Padre Mantém Coragem e Denuncia Aterro Sanitário em Simões Filho
Em meio a um cenário de degradação ambiental e de pressão política, um homem de batina se ergue como símbolo de resistência. Há anos, o padre Cristian, responsável pela Fazenda do Natal — um histórico projeto social que acolhe e reabilita pessoas em situação de vulnerabilidade na região metropolitana de Salvador — vem enfrentando de frente um dos empreendimentos mais controversos da Bahia: o aterro sanitário instalado em Simões Filho.
Poder Econômico x Fé e Honestidade
A empresa responsável pelo aterro, segundo denúncias, atua desafiando leis ambientais, ampliando operações, avançando sobre áreas sensíveis e colocando em risco aquíferos que abastecem milhares de famílias. Tentando consolidar seu poder, ela teria se utilizado de influência política e poder financeiro para silenciar vozes contrárias. Entre os alvos, o padre Cristian: propostas, pressões e tentativas de “comprar” o silêncio dele não teriam sido raras.
Mas, ao contrário do que muitos esperavam, o padre não se vendeu.
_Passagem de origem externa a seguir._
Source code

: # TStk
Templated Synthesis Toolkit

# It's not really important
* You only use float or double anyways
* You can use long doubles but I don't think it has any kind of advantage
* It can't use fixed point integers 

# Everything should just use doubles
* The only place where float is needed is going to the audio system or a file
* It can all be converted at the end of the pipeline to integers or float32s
Permaneceu firme, fiel à sua fé, honesto com a sua comunidade e com a missão da Igreja Católica.
Coragem que Faltou aos Políticos
Enquanto muitos políticos se calam diante do poder econômico e das ameaças, um simples homem vestido de batina mostrou coragem para desafiar os poderosos. Sem medo, expôs publicamente irregularidades, buscou apoio da sociedade civil e acionou a Justiça para tentar barrar o avanço do aterro sanitário. Sua postura é hoje um exemplo de integridade, ética e compromisso com o bem comum.
Um Chamado à População
O caso da Fazenda do Natal é um lembrete de que a luta pela preservação ambiental e pelos direitos da população precisa do engajamento de todos. Não basta um padre sozinho enfrentar um gigante econômico e político. A sociedade, as autoridades e as entidades ambientais precisam somar forças para impedir que mais um desastre ambiental se consolide na região metropolitana de Salvador.
Resistência e Esperança
A história do padre Cristian se tornou um marco de resistência e esperança. Ele segue na Justiça contra o aterro sanitário, buscando fechar ou ao menos restringir as operações que ameaçam a saúde, o meio ambiente e o futuro de toda a região. Sua coragem desafia os poderosos e inspira uma luta coletiva para proteger vidas, águas e sonhos.